Data for this exercise -
--- START ---

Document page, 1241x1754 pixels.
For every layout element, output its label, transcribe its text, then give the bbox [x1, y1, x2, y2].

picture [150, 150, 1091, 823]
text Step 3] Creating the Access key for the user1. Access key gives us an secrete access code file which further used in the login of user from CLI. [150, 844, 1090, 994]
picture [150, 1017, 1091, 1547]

--- END ---
--- START ---

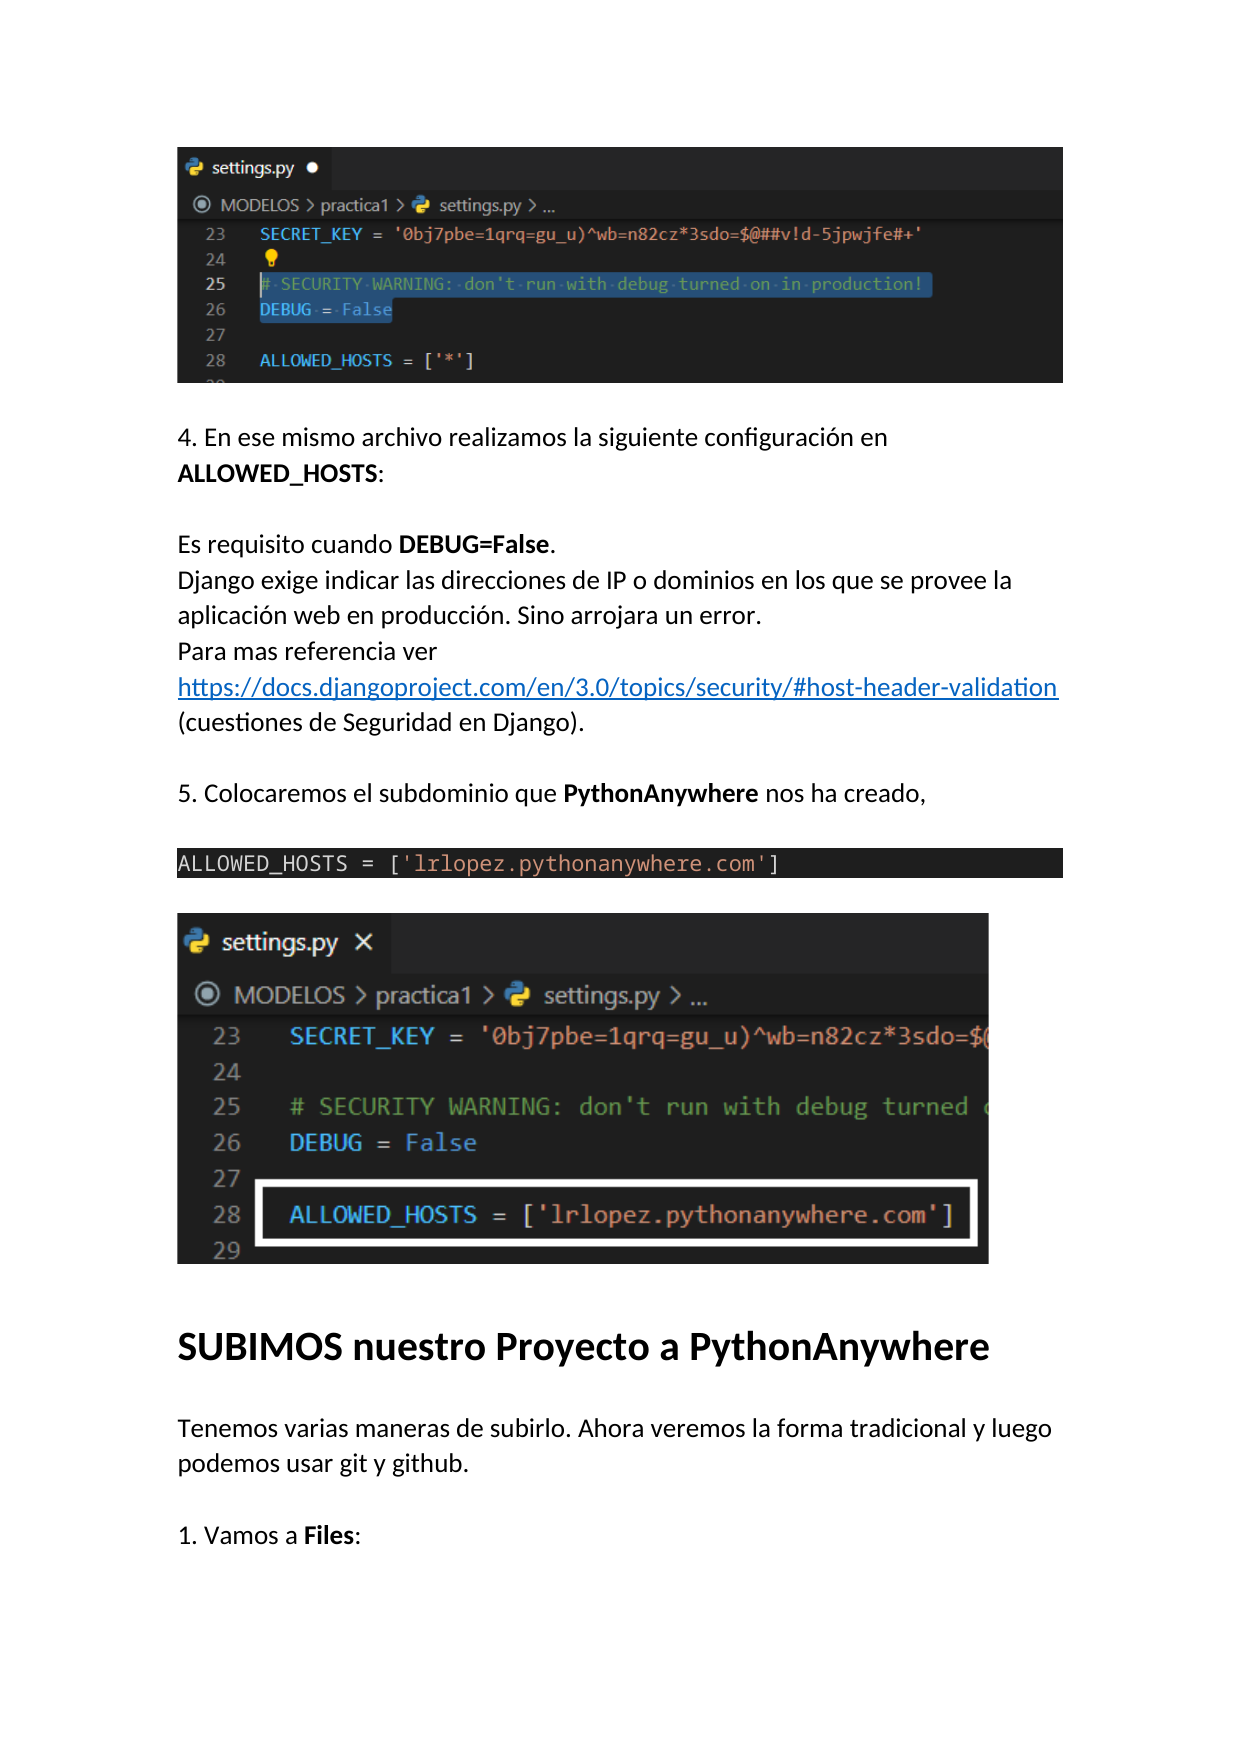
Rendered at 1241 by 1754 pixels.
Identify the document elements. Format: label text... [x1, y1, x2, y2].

--- END ---

Work task - Out of the listing above, reproduce exactly the lines from the one with "Rendered at 1241 by 1754 pixels." up to and including the one with "Identify the document".

The answer -
Rendered at 1241 by 1754 pixels.
Identify the document elements. Format: label text... [x1, y1, x2, y2].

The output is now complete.